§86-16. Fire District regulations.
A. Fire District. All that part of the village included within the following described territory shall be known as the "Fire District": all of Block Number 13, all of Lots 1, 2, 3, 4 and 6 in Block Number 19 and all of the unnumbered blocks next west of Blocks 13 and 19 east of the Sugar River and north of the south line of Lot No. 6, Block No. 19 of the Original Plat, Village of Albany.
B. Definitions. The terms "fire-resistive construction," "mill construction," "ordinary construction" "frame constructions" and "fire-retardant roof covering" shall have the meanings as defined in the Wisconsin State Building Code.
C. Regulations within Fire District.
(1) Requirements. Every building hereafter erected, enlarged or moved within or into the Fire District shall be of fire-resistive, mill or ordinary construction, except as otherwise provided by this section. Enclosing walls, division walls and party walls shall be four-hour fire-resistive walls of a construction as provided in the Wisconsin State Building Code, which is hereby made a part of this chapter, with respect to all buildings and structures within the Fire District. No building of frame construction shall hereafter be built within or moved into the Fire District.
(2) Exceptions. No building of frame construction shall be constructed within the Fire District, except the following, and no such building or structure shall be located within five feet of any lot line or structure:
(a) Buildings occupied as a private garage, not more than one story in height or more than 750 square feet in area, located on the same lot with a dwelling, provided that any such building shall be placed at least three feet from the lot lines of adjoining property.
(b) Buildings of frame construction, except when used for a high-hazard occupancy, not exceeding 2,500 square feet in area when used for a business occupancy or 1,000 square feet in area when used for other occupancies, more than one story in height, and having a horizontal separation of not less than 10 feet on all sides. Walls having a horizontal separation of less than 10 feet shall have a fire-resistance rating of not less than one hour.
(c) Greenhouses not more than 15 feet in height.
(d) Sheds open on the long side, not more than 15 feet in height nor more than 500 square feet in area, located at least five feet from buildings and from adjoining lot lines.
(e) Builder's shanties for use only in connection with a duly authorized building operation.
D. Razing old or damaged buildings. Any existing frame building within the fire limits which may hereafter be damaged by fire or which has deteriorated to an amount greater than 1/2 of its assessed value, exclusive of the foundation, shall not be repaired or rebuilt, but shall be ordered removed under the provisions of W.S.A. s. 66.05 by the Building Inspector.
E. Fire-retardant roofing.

Exercise instructions
Output all of the material, please, exactly as it stands.

Finished task
§86-16. Fire District regulations.
A. Fire District. All that part of the village included within the following described territory shall be known as the "Fire District": all of Block Number 13, all of Lots 1, 2, 3, 4 and 6 in Block Number 19 and all of the unnumbered blocks next west of Blocks 13 and 19 east of the Sugar River and north of the south line of Lot No. 6, Block No. 19 of the Original Plat, Village of Albany.
B. Definitions. The terms "fire-resistive construction," "mill construction," "ordinary construction" "frame constructions" and "fire-retardant roof covering" shall have the meanings as defined in the Wisconsin State Building Code.
C. Regulations within Fire District.
(1) Requirements. Every building hereafter erected, enlarged or moved within or into the Fire District shall be of fire-resistive, mill or ordinary construction, except as otherwise provided by this section. Enclosing walls, division walls and party walls shall be four-hour fire-resistive walls of a construction as provided in the Wisconsin State Building Code, which is hereby made a part of this chapter, with respect to all buildings and structures within the Fire District. No building of frame construction shall hereafter be built within or moved into the Fire District.
(2) Exceptions. No building of frame construction shall be constructed within the Fire District, except the following, and no such building or structure shall be located within five feet of any lot line or structure:
(a) Buildings occupied as a private garage, not more than one story in height or more than 750 square feet in area, located on the same lot with a dwelling, provided that any such building shall be placed at least three feet from the lot lines of adjoining property.
(b) Buildings of frame construction, except when used for a high-hazard occupancy, not exceeding 2,500 square feet in area when used for a business occupancy or 1,000 square feet in area when used for other occupancies, more than one story in height, and having a horizontal separation of not less than 10 feet on all sides. Walls having a horizontal separation of less than 10 feet shall have a fire-resistance rating of not less than one hour.
(c) Greenhouses not more than 15 feet in height.
(d) Sheds open on the long side, not more than 15 feet in height nor more than 500 square feet in area, located at least five feet from buildings and from adjoining lot lines.
(e) Builder's shanties for use only in connection with a duly authorized building operation.
D. Razing old or damaged buildings. Any existing frame building within the fire limits which may hereafter be damaged by fire or which has deteriorated to an amount greater than 1/2 of its assessed value, exclusive of the foundation, shall not be repaired or rebuilt, but shall be ordered removed under the provisions of W.S.A. s. 66.05 by the Building Inspector.
E. Fire-retardant roofing.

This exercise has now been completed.